I did not hear those shots but only the newspaper reports which followed them almost as loudly in the soul of Paris. And yet it was only the accidental meeting of a friend which diverted my attention of dining in the Croissant Restaurant in which the crime took place at the very hour when I should have been there. Some years before in Paris, when France was in the throes of a railway strike which developed almost to the verge of revolution, I had often gone to the Croissant at two, three or four in the morning, because it had police privileges to keep open all night for the comfort of journalists. Other night birds had found this roost—ladies who sleep by day, and some of the queer adventurers of the city which never goes to bed. One night I had come into the midst of a strange company—the inner circle of Parisian anarchists who were celebrating a victory over French law. Their white faces had eyes like live coals. They thrust long thin fingers through shaggy hair and spoke passionate orations nose to nose. Their sluttish women shrieked with mirth and gave their kisses to the leader of the gang, who had the face of Christ as painted by Ary Scheffer.
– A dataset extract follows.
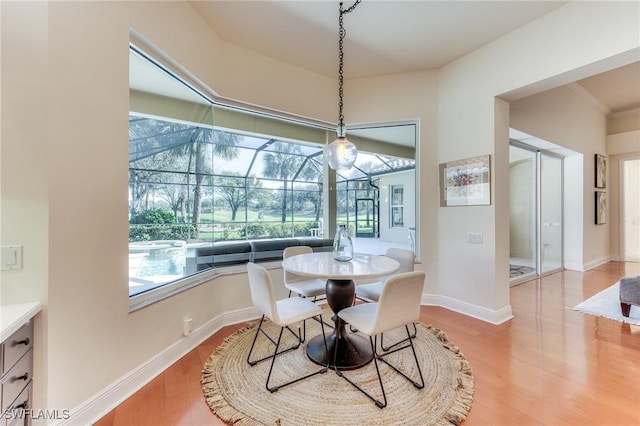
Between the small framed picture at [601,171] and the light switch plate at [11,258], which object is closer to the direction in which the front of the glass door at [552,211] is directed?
the light switch plate

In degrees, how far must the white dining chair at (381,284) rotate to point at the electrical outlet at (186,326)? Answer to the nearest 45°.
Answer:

It was in this interesting place, on the very velvet cushions where I used to sit to watch the company, that Jaures was killed on the eve of the war. The veteran orator of French socialism, the man who could stir the passions of the mob—as I had seen more than once—so that at his bidding they would declare war against all the powers of Government, was struck down as he sat with his back to an open window divided from the street by a thin curtain. The young assassin —a patriot he called himself—had been excited to an hysteria of hate for a man who had tried to weaken the military power of France by opposing the measure for a three years’ service. It was the madness of war which had touched his brain, and although Jaures had called upon the Socialists of France to march as one man in defence of “La Patrie,” this young neurasthenic made him the first victim of that enormous sacrifice of blood which has since reeked up to God. Jaures, an honest man, perhaps, in spite of all his theatrical appeals to mob passion—honest at least in his desire to make life more tolerable for the sweated workers of France—was mortally wounded by those shots through the window blind, and the crimson cushions of his seat were dyed with deeper stains.
8
For twenty-four hours France was scared by the murder. It seemed possible that the crime might let loose a tide of passion among the followers of the Socialist leader. Placards were hastily posted on the walls by the military governor of Paris professing abhorrence of the assassination of a great Frenchman, promising a just punishment of the crime, and calling upon the people to remain calm in this great national crisis which would decide the destiny of France.